In deze zaak heeft de Rechtbank Den Haag op 21 januari 2025 uitspraak gedaan in een geschil over de verschuldigdheid van omzetbelasting door eiseres, een B.V. die testkits aanbiedt voor het testen op soa's en hpv. Het geschil betreft de periode van 1 oktober 2021 tot en met 31 december 2021, waarin eiseres een bedrag van € 14.633 aan omzetbelasting heeft voldaan. De inspecteur van de Belastingdienst heeft het bezwaar van eiseres tegen deze voldoening afgewezen, waarna eiseres beroep heeft ingesteld.
De rechtbank heeft geoordeeld dat eiseres één enkele economische prestatie verricht, bestaande uit het testen op de aanwezigheid van soa's of hpv. Deze prestatie valt onder de medische vrijstelling van artikel 11, eerste lid, letter g, ten eerste, onder a van de Wet op de Omzetbelasting 1968. De rechtbank heeft vastgesteld dat de diensten van eiseres, die in samenwerking met een medisch diagnostisch centrum werken, gericht zijn op de bescherming van de gezondheid en het voorkomen van gezondheidsproblemen. De rechtbank heeft geconcludeerd dat de prestaties van eiseres voldoen aan de voorwaarden voor vrijstelling van omzetbelasting.
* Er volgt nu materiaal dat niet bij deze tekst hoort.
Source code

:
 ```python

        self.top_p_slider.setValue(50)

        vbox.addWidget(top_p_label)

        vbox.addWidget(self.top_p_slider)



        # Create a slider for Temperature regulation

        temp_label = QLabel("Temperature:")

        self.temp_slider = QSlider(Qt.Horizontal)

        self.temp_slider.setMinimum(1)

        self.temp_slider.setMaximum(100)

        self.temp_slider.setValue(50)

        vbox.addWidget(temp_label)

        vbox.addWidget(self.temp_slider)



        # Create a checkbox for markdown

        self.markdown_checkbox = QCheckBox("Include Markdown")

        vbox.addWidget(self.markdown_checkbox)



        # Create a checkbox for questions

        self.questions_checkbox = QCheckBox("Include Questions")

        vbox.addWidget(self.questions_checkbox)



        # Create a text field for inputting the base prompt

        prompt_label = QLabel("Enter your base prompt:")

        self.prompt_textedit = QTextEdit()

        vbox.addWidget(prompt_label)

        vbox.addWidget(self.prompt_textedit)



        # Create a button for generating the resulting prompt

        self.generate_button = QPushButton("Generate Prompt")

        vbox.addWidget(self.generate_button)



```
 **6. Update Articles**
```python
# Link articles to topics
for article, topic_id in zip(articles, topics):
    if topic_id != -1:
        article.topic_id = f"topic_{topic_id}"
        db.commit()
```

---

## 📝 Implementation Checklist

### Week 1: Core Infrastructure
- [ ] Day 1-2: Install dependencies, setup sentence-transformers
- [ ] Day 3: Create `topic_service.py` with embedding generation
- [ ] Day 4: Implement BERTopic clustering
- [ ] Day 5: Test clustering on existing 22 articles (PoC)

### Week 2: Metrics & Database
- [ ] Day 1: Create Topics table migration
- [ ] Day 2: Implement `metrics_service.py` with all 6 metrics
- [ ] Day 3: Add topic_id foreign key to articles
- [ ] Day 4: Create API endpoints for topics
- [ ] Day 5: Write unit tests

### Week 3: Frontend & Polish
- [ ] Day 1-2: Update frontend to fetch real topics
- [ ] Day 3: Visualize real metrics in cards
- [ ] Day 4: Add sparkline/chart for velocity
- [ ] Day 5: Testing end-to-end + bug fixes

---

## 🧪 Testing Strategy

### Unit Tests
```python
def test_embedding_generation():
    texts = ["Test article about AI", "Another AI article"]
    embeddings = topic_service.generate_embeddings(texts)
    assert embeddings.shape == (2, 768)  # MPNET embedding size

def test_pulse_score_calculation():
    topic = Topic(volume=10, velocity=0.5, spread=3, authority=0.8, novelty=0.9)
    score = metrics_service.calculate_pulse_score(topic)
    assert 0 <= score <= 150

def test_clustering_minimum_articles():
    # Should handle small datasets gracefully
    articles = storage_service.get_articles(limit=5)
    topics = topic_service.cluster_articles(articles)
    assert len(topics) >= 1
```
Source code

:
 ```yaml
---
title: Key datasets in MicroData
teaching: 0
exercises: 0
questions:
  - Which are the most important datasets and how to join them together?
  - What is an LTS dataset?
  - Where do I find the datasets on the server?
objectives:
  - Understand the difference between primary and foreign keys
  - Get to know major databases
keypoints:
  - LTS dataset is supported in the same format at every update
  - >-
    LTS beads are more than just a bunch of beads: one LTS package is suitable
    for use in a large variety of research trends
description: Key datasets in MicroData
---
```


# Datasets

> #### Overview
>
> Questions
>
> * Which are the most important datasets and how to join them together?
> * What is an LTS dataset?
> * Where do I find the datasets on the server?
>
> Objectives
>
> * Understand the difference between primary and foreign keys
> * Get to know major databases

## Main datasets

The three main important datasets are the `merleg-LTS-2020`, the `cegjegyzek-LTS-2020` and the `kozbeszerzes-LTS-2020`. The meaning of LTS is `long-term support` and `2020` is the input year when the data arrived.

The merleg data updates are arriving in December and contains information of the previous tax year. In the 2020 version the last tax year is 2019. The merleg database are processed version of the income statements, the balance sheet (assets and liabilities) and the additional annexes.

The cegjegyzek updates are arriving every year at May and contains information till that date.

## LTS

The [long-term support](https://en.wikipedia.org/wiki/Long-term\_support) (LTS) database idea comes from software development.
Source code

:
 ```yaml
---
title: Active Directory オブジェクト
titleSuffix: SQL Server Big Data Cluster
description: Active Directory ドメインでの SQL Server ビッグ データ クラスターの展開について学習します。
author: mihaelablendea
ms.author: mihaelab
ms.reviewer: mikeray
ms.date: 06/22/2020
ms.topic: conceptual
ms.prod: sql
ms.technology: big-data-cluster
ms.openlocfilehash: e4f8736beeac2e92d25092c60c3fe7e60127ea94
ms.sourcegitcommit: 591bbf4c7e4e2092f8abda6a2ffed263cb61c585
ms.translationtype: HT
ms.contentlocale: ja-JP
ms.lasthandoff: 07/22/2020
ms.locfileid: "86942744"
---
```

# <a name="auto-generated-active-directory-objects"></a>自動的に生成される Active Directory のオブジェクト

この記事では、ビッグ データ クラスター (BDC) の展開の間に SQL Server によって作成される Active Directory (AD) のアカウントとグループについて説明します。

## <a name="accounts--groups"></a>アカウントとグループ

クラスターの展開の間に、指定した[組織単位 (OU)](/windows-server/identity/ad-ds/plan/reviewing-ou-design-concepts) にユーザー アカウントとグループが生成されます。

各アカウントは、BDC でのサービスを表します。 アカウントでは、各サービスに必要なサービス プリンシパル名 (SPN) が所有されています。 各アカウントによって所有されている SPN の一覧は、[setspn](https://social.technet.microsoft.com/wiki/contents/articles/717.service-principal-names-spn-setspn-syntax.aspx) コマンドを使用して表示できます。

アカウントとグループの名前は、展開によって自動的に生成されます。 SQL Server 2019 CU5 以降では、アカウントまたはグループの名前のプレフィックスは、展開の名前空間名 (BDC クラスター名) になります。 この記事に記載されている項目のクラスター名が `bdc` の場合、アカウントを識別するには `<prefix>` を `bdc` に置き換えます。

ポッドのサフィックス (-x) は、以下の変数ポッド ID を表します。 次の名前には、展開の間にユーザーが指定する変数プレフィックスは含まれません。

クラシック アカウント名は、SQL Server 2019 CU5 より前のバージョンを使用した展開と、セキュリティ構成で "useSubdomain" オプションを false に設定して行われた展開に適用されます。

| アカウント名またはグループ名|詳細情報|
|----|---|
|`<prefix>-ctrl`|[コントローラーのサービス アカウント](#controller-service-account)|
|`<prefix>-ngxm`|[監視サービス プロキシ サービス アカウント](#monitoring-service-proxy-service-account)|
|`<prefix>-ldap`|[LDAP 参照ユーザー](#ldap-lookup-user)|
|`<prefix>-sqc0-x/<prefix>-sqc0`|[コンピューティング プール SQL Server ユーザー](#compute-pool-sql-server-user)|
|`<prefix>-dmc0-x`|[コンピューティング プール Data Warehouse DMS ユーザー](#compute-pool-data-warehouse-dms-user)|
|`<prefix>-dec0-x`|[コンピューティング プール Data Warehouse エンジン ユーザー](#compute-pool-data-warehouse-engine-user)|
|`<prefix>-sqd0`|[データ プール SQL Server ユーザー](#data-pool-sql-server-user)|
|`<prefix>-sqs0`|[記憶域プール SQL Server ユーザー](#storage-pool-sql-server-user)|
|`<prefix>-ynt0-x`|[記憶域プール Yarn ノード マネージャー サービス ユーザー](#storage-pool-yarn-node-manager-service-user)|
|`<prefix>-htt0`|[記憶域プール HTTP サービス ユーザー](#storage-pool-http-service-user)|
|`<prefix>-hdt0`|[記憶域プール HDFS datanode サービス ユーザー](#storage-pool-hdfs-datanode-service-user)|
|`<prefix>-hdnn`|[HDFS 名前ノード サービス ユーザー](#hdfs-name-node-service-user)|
De rechtbank heeft het beroep van eiseres gegrond verklaard, de uitspraak op bezwaar vernietigd en bepaald dat eiseres recht heeft op teruggaaf van de omzetbelasting. Tevens is de inspecteur veroordeeld in de proceskosten van eiseres, vastgesteld op € 1.814. De uitspraak is openbaar uitgesproken en partijen hebben de mogelijkheid om binnen zes weken hoger beroep in te stellen bij het gerechtshof Den Haag.